Updated on April 6, 2022

After upgrading your application to the latest version of Pega Platform, you might need to make changes to existing data pages. To ensure that data pages behave as expected after an upgrade, Pega Platform restricts you from making changes to a data page that are not backwards compatible with the previous version of the data page.

To learn which changes are restricted, review the following information:

Restrictions

  • If you change the class of the data page, the new class must inherit from the original class of the data page. This restriction applies if you overwrote a data page in the previous application, and then overwrote it in another application before upgrading.

    For example, you overwrite a data page that was originally part of the Customer class and changed the class to the Customer-Data class, which inherits from the Customer class. When you overwrite the data page again, you must choose a class that inherits from the Customer-Data class.
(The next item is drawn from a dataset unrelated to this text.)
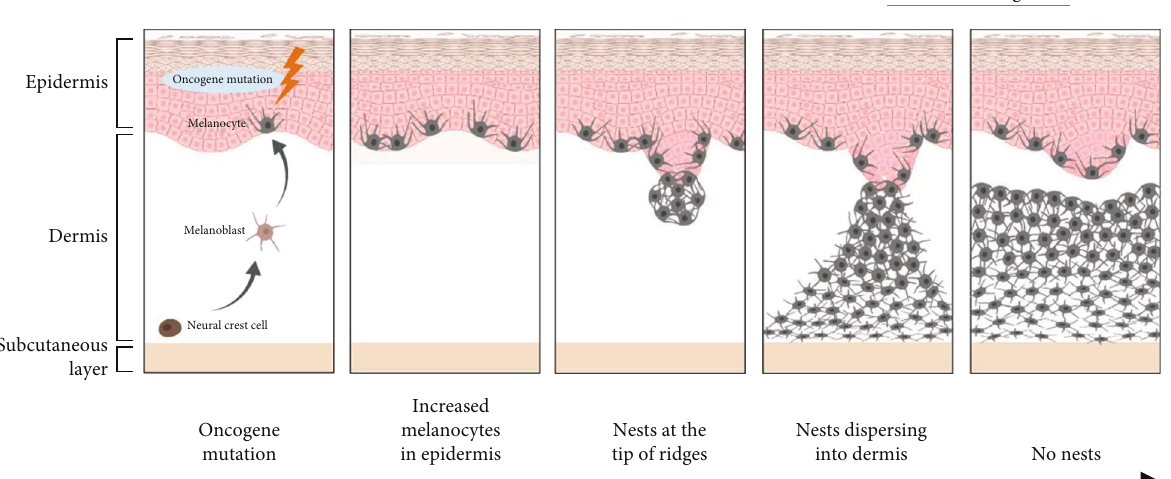
Figure 6: Schematic illustration of nevogenesis (created with BioRender). The mutated melanocyte fi rst colonizes and proliferates along the basal layer of the epidermis, after which some of the nevocytes proliferate and form nests composed of aggregated nevocytes. As the nest grows, it gradually penetrates and disperses the dermis, forming a high density of round-shaped nevocytes in the super fi cial dermis and a low density of spindle-shaped nevocytes in the deep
  • Do not change the structure of the data page, for example, from a Page structure to a List structure.
  • If the data page has parameters, do not make the following changes:
    • Change the type of parameter
    • Add new required parameters
    • Remove parameters
  • If the scope of your data page is Node, do not change the scope.
  • The following restrictions apply to changing the mode of a data page:

    ModeChange to Read-only allowedChange to Editable allowedChange to Savable allowed
    Read-only
    EditableX
    SavableXX
For more information, see Data page definition.

Unit testing

Unit testing is crucial for making sure that the data page behaves as expected after you make changes to it. For more information, see Unit testing a data page and Testing Pega applications.

  • Unit testing a data page

    Test a data page to ensure that you get the expected results by using the Run Rule feature before testing it in the context of the application that you are developing. Additionally, you can convert the test run into a Pega unit test case for reuse.